• _What this task involves_
Every line of the data that includes "input" should be copied out.

Saved data entries
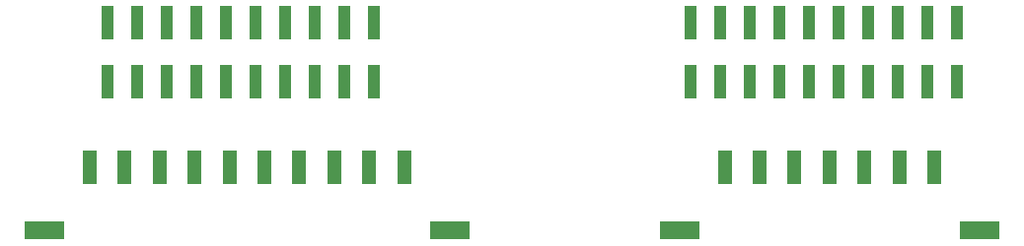
<source format=gbr>
%TF.GenerationSoftware,KiCad,Pcbnew,7.0.1*%
%TF.CreationDate,2025-05-28T16:08:48+02:00*%
%TF.ProjectId,federkontaktplatine_oben,66656465-726b-46f6-9e74-616b74706c61,rev?*%
%TF.SameCoordinates,Original*%
%TF.FileFunction,Paste,Top*%
%TF.FilePolarity,Positive*%
%FSLAX46Y46*%
G04 Gerber Fmt 4.6, Leading zero omitted, Abs format (unit mm)*
G04 Created by KiCad (PCBNEW 7.0.1) date 2025-05-28 16:08:48*
%MOMM*%
%LPD*%
G01*
G04 APERTURE LIST*
%ADD10R,1.000000X3.000000*%
%ADD11R,1.270000X2.920000*%
%ADD12R,3.430000X1.650000*%
G04 APERTURE END LIST*
D10*
%TO.C,J4*%
X180930000Y-107520000D03*
X180930000Y-102480000D03*
X178390000Y-107520000D03*
X178390000Y-102480000D03*
X175850000Y-107520000D03*
X175850000Y-102480000D03*
X173310000Y-107520000D03*
X173310000Y-102480000D03*
X170770000Y-107520000D03*
X170770000Y-102480000D03*
X168230000Y-107520000D03*
X168230000Y-102480000D03*
X165690000Y-107520000D03*
X165690000Y-102480000D03*
X163150000Y-107520000D03*
X163150000Y-102480000D03*
X160610000Y-107520000D03*
X160610000Y-102480000D03*
X158070000Y-107520000D03*
X158070000Y-102480000D03*
%TD*%
%TO.C,J3*%
X130930000Y-107520000D03*
X130930000Y-102480000D03*
X128390000Y-107520000D03*
X128390000Y-102480000D03*
X125850000Y-107520000D03*
X125850000Y-102480000D03*
X123310000Y-107520000D03*
X123310000Y-102480000D03*
X120770000Y-107520000D03*
X120770000Y-102480000D03*
X118230000Y-107520000D03*
X118230000Y-102480000D03*
X115690000Y-107520000D03*
X115690000Y-102480000D03*
X113150000Y-107520000D03*
X113150000Y-102480000D03*
X110610000Y-107520000D03*
X110610000Y-102480000D03*
X108070000Y-107520000D03*
X108070000Y-102480000D03*
%TD*%
D11*
%TO.C,J1*%
X133500000Y-114880000D03*
X130500000Y-114880000D03*
X127500000Y-114880000D03*
X124500000Y-114880000D03*
X121500000Y-114880000D03*
X118500000Y-114880000D03*
X115500000Y-114880000D03*
X112500000Y-114880000D03*
X109500000Y-114880000D03*
X106500000Y-114880000D03*
D12*
X137385000Y-120350000D03*
X102615000Y-120350000D03*
%TD*%
D11*
%TO.C,J2*%
X179000000Y-114880000D03*
X176000000Y-114880000D03*
X173000000Y-114880000D03*
X170000000Y-114880000D03*
X167000000Y-114880000D03*
X164000000Y-114880000D03*
X161000000Y-114880000D03*
D12*
X182885000Y-120350000D03*
X157115000Y-120350000D03*
%TD*%
M02*

</source>
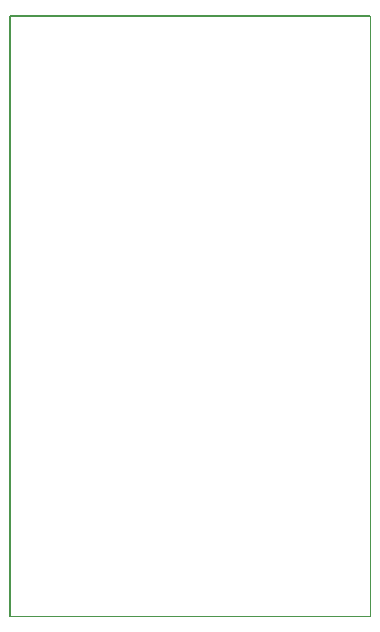
<source format=gbr>
G04 #@! TF.GenerationSoftware,KiCad,Pcbnew,(5.0.2)-1*
G04 #@! TF.CreationDate,2019-09-14T17:14:01-04:00*
G04 #@! TF.ProjectId,EPXX-GVS,45505858-2d47-4565-932e-6b696361645f,X2*
G04 #@! TF.SameCoordinates,Original*
G04 #@! TF.FileFunction,Profile,NP*
%FSLAX46Y46*%
G04 Gerber Fmt 4.6, Leading zero omitted, Abs format (unit mm)*
G04 Created by KiCad (PCBNEW (5.0.2)-1) date 9/14/2019 5:14:01 PM*
%MOMM*%
%LPD*%
G01*
G04 APERTURE LIST*
%ADD10C,0.100000*%
%ADD11C,0.200000*%
G04 APERTURE END LIST*
D10*
X30480000Y-50800000D02*
X0Y-50800000D01*
X30480000Y0D02*
X30480000Y-50800000D01*
D11*
X0Y-50800000D02*
X0Y0D01*
X0Y0D02*
X30480000Y0D01*
M02*

</source>
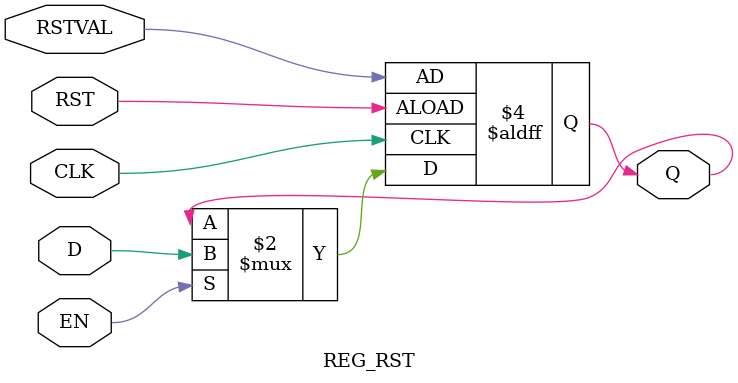
<source format=v>
module REG_RST #(
  parameter DW = 1
) (
  input  wire          CLK,
  input  wire          RST,
  input  wire [DW-1:0] RSTVAL,
  input  wire          EN,
  input  wire [DW-1:0] D,
  output reg  [DW-1:0] Q
);
  
  always @(posedge CLK or posedge RST) begin
    if (RST) begin
      Q[DW-1:0] <= RSTVAL[DW-1:0];
    end
    else if (EN) begin
      Q[DW-1:0] <= D[DW-1:0];
    end
  end

endmodule

</source>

• _Answer box_
  input  wire          CLK,
  input  wire          RST,
  input  wire [DW-1:0] RSTVAL,
  input  wire          EN,
  input  wire [DW-1:0] D,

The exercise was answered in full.